---------- DATA FOR THE TASK
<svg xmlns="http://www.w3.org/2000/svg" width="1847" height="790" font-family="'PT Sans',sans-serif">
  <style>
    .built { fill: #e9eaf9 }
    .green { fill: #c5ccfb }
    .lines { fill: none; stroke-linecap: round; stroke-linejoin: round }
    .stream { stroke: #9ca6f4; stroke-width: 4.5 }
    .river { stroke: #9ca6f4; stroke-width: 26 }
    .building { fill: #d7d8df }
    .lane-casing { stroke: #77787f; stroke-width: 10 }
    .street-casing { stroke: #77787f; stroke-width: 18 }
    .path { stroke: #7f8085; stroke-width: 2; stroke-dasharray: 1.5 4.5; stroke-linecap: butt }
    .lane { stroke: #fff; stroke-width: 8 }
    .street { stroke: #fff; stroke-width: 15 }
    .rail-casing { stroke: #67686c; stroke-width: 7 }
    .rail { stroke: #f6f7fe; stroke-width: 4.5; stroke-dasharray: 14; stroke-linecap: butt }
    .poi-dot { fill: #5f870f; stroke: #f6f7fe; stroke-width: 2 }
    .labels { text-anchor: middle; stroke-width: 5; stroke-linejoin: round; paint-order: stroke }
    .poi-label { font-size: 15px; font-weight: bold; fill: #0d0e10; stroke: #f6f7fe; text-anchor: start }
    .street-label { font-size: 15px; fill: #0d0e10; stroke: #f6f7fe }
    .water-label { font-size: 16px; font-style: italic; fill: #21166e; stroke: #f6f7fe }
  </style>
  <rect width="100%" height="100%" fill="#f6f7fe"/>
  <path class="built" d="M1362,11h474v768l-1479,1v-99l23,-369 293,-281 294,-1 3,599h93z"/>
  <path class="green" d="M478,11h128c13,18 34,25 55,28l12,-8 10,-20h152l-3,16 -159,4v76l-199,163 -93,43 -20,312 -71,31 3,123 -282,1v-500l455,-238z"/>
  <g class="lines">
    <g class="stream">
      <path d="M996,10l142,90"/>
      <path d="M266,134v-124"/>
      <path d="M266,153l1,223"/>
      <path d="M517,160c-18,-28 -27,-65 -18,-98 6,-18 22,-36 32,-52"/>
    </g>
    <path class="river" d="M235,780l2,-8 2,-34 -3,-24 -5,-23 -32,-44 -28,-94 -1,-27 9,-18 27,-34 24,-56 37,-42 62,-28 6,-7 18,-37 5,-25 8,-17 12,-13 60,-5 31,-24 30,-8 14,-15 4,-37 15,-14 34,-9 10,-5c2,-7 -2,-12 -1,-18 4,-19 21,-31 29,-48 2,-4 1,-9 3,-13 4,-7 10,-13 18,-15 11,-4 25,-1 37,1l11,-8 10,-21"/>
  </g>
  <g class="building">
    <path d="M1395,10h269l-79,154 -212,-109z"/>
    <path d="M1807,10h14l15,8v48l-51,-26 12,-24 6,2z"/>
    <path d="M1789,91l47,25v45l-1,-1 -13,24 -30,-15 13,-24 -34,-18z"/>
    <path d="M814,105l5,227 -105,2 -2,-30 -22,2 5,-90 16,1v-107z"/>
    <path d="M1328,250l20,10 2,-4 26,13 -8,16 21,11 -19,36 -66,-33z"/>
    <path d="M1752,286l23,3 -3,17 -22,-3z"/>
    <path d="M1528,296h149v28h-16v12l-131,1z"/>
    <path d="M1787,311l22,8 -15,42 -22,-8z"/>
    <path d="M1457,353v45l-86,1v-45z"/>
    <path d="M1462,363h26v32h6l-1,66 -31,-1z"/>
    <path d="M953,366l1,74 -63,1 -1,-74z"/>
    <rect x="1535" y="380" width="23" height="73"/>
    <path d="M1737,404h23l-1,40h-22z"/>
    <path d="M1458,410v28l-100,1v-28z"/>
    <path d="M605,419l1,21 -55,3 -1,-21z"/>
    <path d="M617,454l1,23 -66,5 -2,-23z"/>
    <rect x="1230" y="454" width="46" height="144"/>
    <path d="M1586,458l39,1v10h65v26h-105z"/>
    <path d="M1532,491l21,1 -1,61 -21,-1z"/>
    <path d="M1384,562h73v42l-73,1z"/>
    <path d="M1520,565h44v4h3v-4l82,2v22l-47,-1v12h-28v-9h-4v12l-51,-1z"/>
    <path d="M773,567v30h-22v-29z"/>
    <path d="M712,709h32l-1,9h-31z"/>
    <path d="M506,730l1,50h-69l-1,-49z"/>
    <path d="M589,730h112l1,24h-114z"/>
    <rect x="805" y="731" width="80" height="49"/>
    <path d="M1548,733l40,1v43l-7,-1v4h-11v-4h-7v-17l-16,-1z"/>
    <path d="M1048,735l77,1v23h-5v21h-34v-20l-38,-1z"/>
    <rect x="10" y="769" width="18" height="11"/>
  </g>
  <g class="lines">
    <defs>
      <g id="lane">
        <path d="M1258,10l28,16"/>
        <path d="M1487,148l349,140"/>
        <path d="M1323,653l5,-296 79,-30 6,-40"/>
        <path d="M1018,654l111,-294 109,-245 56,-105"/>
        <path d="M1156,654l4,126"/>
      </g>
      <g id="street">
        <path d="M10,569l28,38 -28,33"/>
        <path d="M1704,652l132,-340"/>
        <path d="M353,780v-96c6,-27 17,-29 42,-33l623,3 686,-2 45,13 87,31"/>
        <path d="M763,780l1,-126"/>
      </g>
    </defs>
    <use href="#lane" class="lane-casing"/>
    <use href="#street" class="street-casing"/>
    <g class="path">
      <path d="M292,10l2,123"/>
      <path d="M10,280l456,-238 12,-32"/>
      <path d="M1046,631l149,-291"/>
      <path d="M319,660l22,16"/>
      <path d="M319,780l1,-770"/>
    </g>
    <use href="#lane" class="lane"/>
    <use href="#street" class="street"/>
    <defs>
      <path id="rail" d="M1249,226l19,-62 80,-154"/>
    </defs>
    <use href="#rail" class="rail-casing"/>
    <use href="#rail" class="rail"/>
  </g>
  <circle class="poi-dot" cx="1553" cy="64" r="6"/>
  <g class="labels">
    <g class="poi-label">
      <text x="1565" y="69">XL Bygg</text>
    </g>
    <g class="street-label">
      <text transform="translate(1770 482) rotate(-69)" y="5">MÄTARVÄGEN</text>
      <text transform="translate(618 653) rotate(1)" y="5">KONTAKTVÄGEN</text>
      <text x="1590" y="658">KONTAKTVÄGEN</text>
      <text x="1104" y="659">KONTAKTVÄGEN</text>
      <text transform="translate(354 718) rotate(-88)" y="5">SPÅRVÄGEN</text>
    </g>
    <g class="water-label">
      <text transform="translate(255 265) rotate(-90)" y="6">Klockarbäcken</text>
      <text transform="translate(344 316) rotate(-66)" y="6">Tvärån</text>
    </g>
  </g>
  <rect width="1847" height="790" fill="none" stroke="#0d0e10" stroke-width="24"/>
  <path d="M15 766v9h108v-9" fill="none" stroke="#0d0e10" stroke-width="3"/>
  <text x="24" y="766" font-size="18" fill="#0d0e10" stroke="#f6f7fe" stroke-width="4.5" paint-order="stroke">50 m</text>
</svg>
--------------------
### ACTION ITEM
Count the lines above that contain the word "linejoin". Write only the number.

### TASK RESULT
2